**EXERCISE:** Go through the entries below and copy every line that holds the word "elbow".

**RECORDS TO USE:**
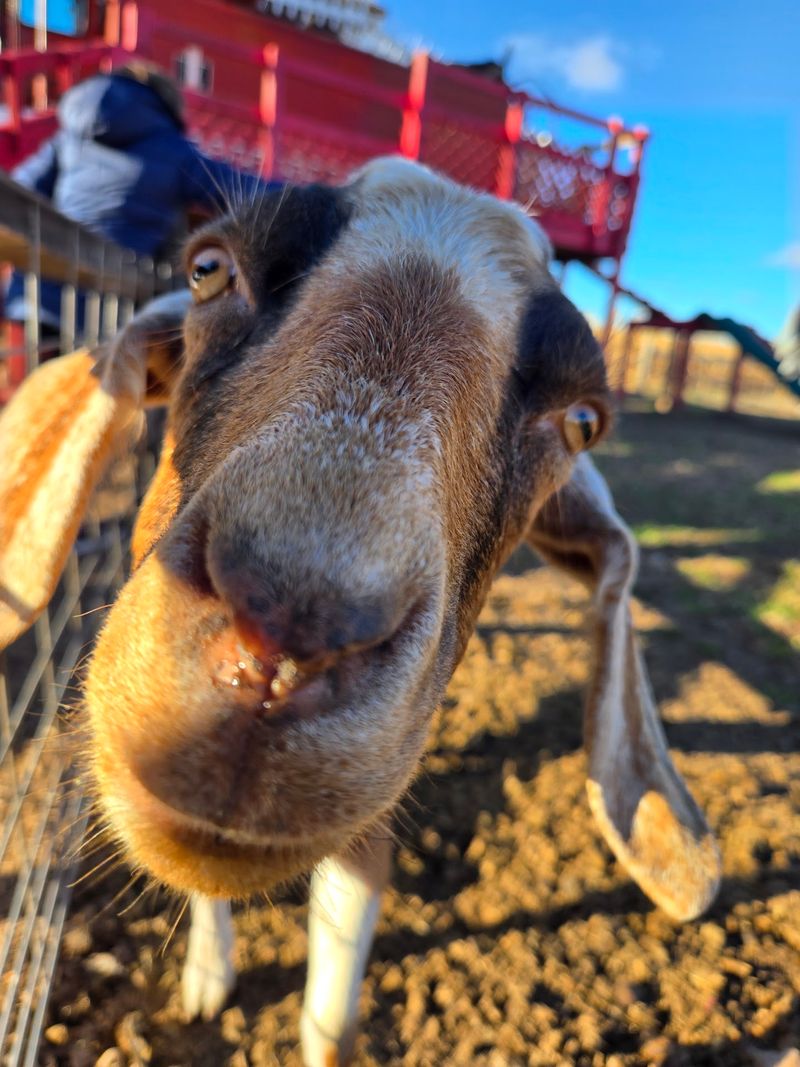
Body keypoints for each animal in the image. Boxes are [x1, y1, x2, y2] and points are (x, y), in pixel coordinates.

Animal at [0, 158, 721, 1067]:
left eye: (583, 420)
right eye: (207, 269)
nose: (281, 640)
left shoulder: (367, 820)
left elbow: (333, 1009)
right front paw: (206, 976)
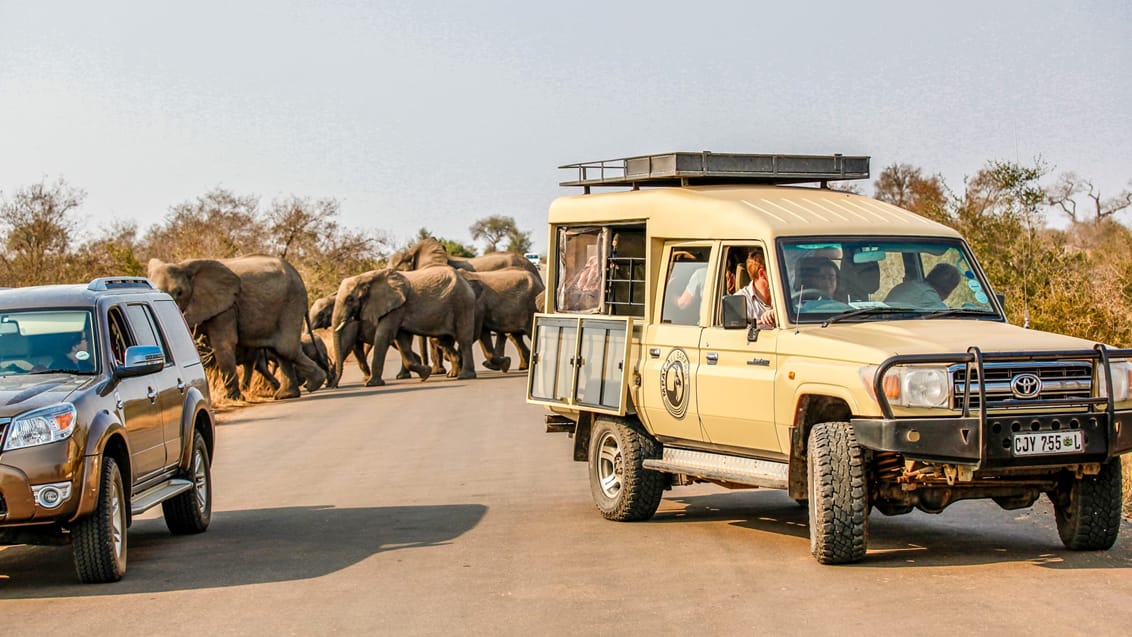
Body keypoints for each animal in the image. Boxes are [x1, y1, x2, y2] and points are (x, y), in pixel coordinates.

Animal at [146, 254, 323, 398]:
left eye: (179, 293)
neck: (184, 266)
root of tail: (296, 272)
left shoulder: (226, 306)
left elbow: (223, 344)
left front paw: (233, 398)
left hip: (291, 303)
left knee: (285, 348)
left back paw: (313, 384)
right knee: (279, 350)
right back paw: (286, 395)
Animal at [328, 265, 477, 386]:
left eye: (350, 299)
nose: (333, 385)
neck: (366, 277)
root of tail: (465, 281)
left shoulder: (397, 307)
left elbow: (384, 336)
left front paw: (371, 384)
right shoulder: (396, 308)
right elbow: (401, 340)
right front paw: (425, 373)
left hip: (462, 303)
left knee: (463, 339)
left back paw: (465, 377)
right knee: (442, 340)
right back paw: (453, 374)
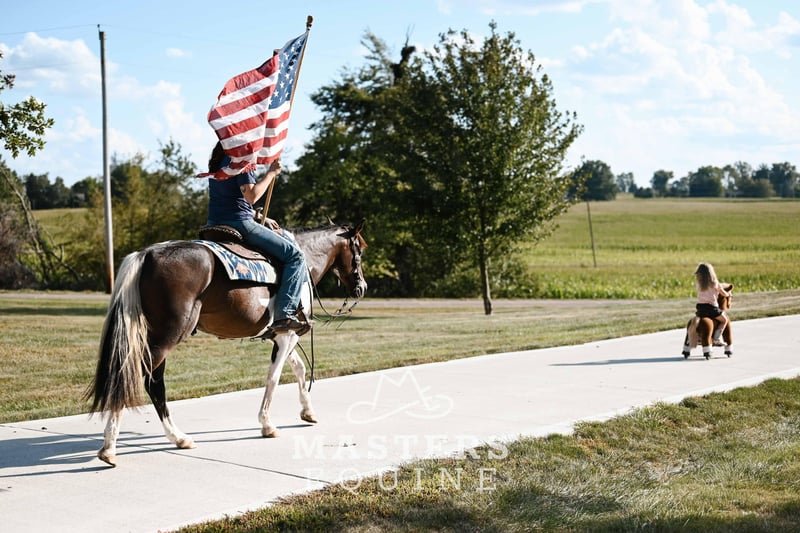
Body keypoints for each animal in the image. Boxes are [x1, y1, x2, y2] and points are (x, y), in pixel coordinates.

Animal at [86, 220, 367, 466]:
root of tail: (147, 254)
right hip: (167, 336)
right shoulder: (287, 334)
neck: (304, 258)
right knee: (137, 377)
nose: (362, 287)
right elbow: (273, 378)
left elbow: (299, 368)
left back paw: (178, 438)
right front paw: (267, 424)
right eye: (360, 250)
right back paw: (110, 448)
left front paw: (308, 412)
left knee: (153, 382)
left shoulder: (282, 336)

**EXERCISE OUTPUT:**
left elbow: (333, 1009)
left elbow: (223, 344)
left elbow: (384, 336)
right elbow: (401, 340)
right elbow: (273, 378)
left elbow: (299, 368)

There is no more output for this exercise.